Week 11: Governance Structure: Judicial Roles
Rinquist, Evan & Craig Emmert, 1999. “Judicial Policymaking in Published and Unpublished Decisions: The Case of Environmental Civil Litigation.” Political Research Quarterly, 52 (1): 7-37.
Week 12: Governing Structure II: Decentralization
Xu, Jianchu & Jesse Ribot, 2006. “Decentralisation and accountability in forest management: A case from Yunnan, Southwest China.” The European Journal of Development Research, 16 (1): 153-173.
Week 13: Mid-term Examination
Topic 4: Collaborative Governance
Week 14: Community Self-Governance
Agrawal, 1999. “Enchantment and Disenchantment: The Role of Community in Natural Resource Conservation” World Development, 27 (4): 629-649.
Week 15: International Regime as an Emerging Governing Structure
Jahiel, Abigail R. 2006. “China, the WTO, and Implications for the Environment.” Environmental Politics, 15 (2): 310-329.
Week 16: Cross-Sector Efforts: Greening the Industry
Shi and Zhang, 2006. “China's Environmental Governance of Rapid Industrialization.” Environmental Politics, 15 (2): 271-292.
Week 17-18: Mini-Conference
About 5 persons will sign up to present their papers in each week on a first-come-first serve basis. To finish your final report you need to carry out your research in the field and collect sufficient evidences to support your argument. You need to prepare a PowerPoint file so that you can make a presentation in class and hand-in a Word version write-up by incorporating suggestions and criticisms into your draft and hand in the revised version by the end of the semester.
1. Class Attendance and Active Participation (30%):
All students are required to attend each class meeting, and be ready to discuss the reading materials and major issues with others. Most readings will be accessible from a dropbox file. This course will be taught in a dialectical mode in which students’ participation will be essential in the class. While counter-arguments or second thoughts are welcome in class discussion, please be always polite and thoughtful in presenting them.
2. Mid-term Examination (30%):
On week 12 we will have an examination, with a couple essay questions on some theoretical issues. It will be an open-book examination. Therefore you’d better mark your reading materials with highlighter and post-it stickers when in doing your reading assignments.

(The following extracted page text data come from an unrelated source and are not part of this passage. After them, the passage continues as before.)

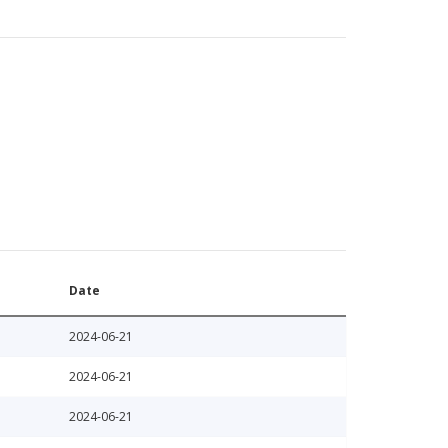
Date
2024-06-21
2024-06-21
2024-06-21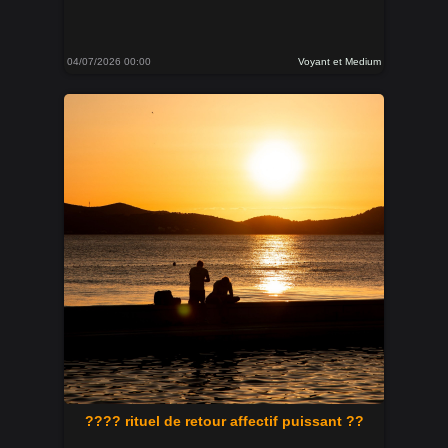
04/07/2026 00:00
Voyant et Medium
???? rituel de retour affectif puissant ??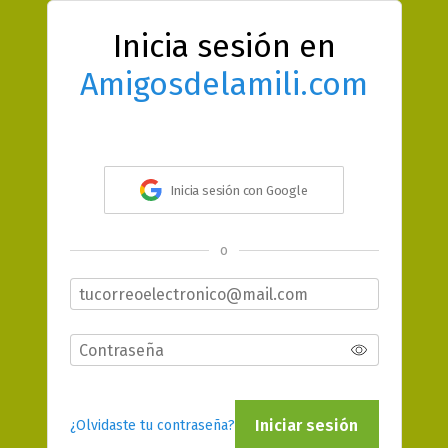
Inicia sesión en
Amigosdelamili.com
Inicia sesión con Google
o
Iniciar sesión
¿Olvidaste tu contraseña?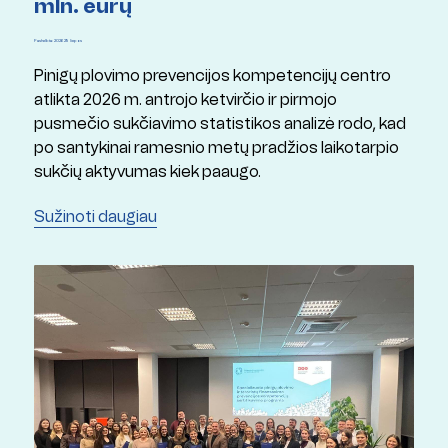
mln. eurų
Paskelbta: 2026 29 liepos
Pinigų plovimo prevencijos kompetencijų centro
atlikta 2026 m. antrojo ketvirčio ir pirmojo
pusmečio sukčiavimo statistikos analizė rodo, kad
po santykinai ramesnio metų pradžios laikotarpio
sukčių aktyvumas kiek paaugo.
Sužinoti daugiau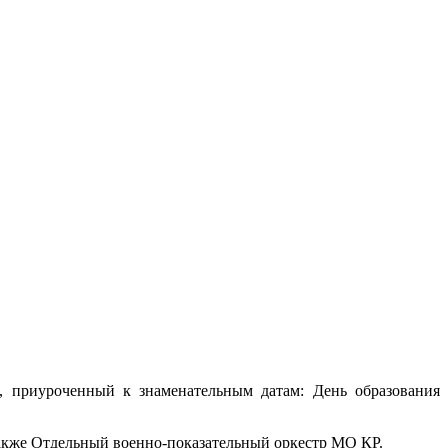
, приуроченный к знаменательным датам: День образования
также Отдельный военно-показательный оркестр МО КР.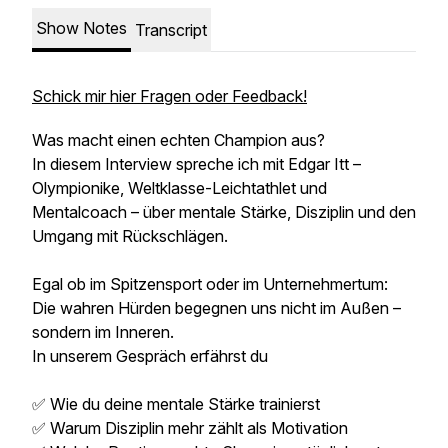
Show Notes
Transcript
Schick mir hier Fragen oder Feedback!
Was macht einen echten Champion aus?
In diesem Interview spreche ich mit Edgar Itt –
Olympionike, Weltklasse-Leichtathlet und
Mentalcoach – über mentale Stärke, Disziplin und den
Umgang mit Rückschlägen.
Egal ob im Spitzensport oder im Unternehmertum:
Die wahren Hürden begegnen uns nicht im Außen –
sondern im Inneren.
In unserem Gespräch erfährst du
✅ Wie du deine mentale Stärke trainierst
✅ Warum Disziplin mehr zählt als Motivation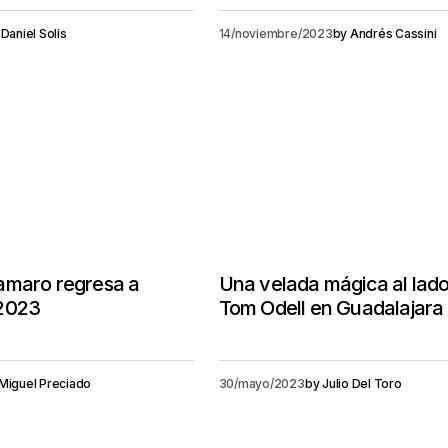
Daniel Solis
14/noviembre/2023
by
Andrés Cassini
amaro regresa a
Una velada mágica al lad
2023
Tom Odell en Guadalajara
Miguel Preciado
30/mayo/2023
by
Julio Del Toro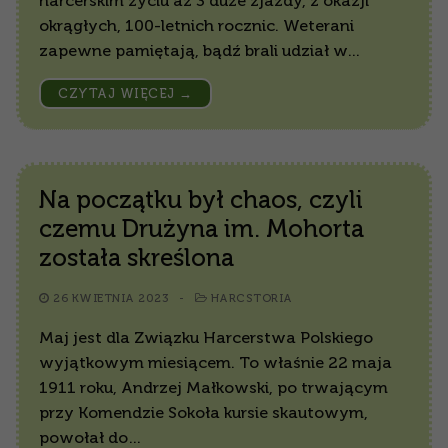
harcerskim życiu aż 3 duże zjazdy, z okazji
okrągłych, 100-letnich rocznic. Weterani
zapewne pamiętają, bądź brali udział w…
CZYTAJ WIĘCEJ →
Na początku był chaos, czyli
czemu Drużyna im. Mohorta
została skreślona
26 KWIETNIA 2023
-
HARCSTORIA
Maj jest dla Związku Harcerstwa Polskiego
wyjątkowym miesiącem. To właśnie 22 maja
1911 roku, Andrzej Małkowski, po trwającym
przy Komendzie Sokoła kursie skautowym,
powołał do…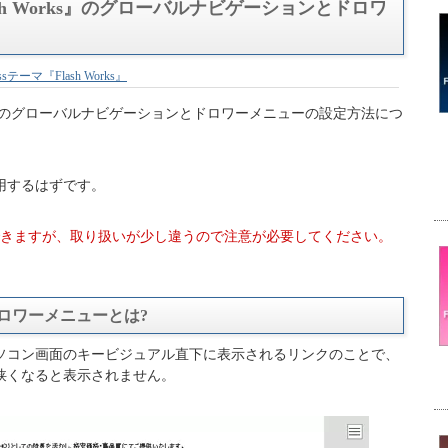
lash Works』のグローバルナビゲーションとドロワ
essテーマ『Flash Works』
 Works』のグローバルナビゲーションとドロワーメニューの設定方法につ
用するはずです。
できますが、取り扱いが少し違うので注意が必要してください。
ロワーメニューとは?
ソコン画面のキービジュアル直下に表示されるリンクのことで、
狭くなると表示されません。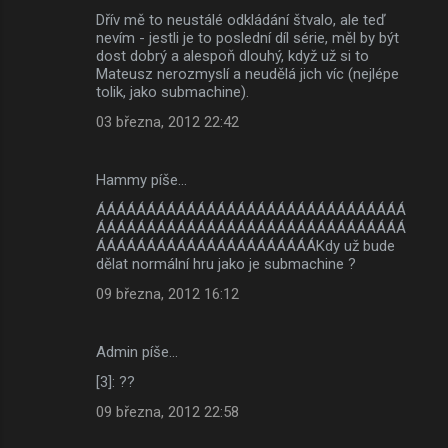
á
Dřív mě to neustálé odkládání štvalo, ale teď
nevím - jestli je to poslední díl série, měl by být
ř
dost dobrý a alespoň dlouhý, když už si to
e
Mateusz nerozmyslí a neudělá jich víc (nejlépe
tolik, jako submachine).
03 března, 2012 22:42
Hammy píše…
ÁÁÁÁÁÁÁÁÁÁÁÁÁÁÁÁÁÁÁÁÁÁÁÁÁÁÁÁÁÁÁ
ÁÁÁÁÁÁÁÁÁÁÁÁÁÁÁÁÁÁÁÁÁÁÁÁÁÁÁÁÁÁÁ
ÁÁÁÁÁÁÁÁÁÁÁÁÁÁÁÁÁÁÁÁÁÁKdy už bude
dělat normální hru jako je submachine ?
09 března, 2012 16:12
Admin píše…
[3]: ??
09 března, 2012 22:58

Alternatively, we can arrange a field trip for you to write a two-page report for the score of this part.
3. Final Paper (40%):
By the end of the semester students have to hand in a research result that has the potential to be published in professional journals in the future. The final write-up needs to include research interests, theoretical framework (with literature review), propositions or proposed arguments, methods to collect empirical evidence, and a preliminary survey, and conclusion. This proposal needs to be presented in front of all classmates in 15 minutes, and take critics and advices from the audience for at least 5 minutes. Reference needs to be carefully documented, and all academic ethics faithfully followed.